In FCA Settlement Over Split/Shared Visits, Conn. Hospital, Medical Group Pay $560,718

When physician Arina Cadariu was an employee of Northeast Medical Group Inc. in Connecticut, she realized her name was allegedly being inserted as the billing provider for services performed at Bridgeport Hospital by midlevel providers. To put an end to it, Cadariu went into the electronic medical records and removed her name as the billing provider if she had “no involvement with the patient,” according to her whistleblower lawsuit, which alleges violations of the split/shared billing rules.[1] After she fixed the charts, Cadariu assumed Northeast Medical would bill Medicare accurately, she said. Instead, its coders allegedly changed the name “in the billing provider’s box back to Dr.
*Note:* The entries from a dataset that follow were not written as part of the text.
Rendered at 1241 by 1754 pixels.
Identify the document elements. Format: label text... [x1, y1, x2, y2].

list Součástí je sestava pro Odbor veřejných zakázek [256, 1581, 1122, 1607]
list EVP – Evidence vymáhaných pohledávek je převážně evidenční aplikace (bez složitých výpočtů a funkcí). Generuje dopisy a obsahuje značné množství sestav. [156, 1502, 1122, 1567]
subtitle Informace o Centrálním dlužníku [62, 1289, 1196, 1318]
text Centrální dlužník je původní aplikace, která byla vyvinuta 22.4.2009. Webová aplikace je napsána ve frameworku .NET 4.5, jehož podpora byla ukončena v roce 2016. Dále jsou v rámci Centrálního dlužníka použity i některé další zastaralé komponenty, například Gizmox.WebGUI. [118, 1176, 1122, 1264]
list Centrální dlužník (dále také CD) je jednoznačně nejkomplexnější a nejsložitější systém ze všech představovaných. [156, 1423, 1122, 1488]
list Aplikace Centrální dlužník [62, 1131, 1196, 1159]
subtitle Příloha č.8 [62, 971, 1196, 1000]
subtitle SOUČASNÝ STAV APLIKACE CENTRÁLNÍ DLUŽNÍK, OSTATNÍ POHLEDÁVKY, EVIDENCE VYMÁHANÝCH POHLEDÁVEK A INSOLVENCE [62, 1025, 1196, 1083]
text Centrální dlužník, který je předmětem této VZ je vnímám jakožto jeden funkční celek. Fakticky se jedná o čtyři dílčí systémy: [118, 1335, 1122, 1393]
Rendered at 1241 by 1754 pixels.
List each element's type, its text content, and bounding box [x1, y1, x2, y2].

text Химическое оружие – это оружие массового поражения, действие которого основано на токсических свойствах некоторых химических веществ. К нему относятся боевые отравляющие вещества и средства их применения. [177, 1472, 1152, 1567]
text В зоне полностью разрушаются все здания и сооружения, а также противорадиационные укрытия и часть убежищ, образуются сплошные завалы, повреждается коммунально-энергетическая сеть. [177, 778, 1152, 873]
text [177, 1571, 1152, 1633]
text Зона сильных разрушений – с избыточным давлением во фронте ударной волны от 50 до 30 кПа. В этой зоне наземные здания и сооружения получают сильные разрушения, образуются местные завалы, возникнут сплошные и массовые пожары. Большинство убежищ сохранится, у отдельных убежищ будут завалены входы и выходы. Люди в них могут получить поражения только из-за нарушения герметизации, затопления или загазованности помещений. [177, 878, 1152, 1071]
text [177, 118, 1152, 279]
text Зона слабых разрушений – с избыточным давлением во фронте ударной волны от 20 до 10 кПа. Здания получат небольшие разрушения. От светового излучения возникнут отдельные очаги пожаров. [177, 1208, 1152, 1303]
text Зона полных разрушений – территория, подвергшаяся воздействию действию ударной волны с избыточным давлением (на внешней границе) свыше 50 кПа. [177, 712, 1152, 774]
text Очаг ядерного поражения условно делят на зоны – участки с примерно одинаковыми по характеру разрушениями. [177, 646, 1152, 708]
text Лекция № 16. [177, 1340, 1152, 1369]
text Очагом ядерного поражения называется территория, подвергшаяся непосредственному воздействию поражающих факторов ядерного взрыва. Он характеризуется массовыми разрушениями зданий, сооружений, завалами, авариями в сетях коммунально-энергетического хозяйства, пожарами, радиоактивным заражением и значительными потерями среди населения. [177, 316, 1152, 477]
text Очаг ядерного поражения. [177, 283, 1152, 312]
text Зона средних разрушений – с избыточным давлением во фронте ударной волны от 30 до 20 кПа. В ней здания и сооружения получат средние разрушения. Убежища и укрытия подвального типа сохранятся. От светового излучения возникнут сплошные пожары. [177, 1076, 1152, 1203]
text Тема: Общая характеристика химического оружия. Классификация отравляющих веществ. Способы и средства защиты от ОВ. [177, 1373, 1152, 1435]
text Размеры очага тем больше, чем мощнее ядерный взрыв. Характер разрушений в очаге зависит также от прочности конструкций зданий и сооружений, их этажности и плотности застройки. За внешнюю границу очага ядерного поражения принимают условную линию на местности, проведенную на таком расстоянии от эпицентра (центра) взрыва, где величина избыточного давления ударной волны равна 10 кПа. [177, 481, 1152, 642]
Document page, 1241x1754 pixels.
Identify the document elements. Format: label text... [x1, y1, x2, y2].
Cadariu.”

Now, in apparently the first False Claims Act (FCA) settlement over split/shared billing, Northeast Medical and Yale New Haven Health Services Corp., which owns Bridgeport Hospital, have paid $560,718 to settle allegations they submitted false Medicare and Medicaid claims for evaluation and management (E/M) services billed by Northeast Medical hospitalists that should have been billed by midlevel providers at a lower payment rate between July 2014 and June 2020, the U.S. Attorney’s Office for the District of Connecticut and the Connecticut Attorney General said May 9.[2]

With split/shared billing, Medicare pays for an E/M service provided jointly by a physician and midlevel provider (e.g., nurse practitioner and physician assistant) at an institution (e.g., hospital). The Medicare manual provision in effect at the time of the alleged violations required physicians to have face-to-face encounters with the patients to bill 100% of the Medicare Physician Fee Schedule (MPFS) for split/shared visits. Otherwise, the E/M services had to be billed by the midlevels at 85% of the MPFS.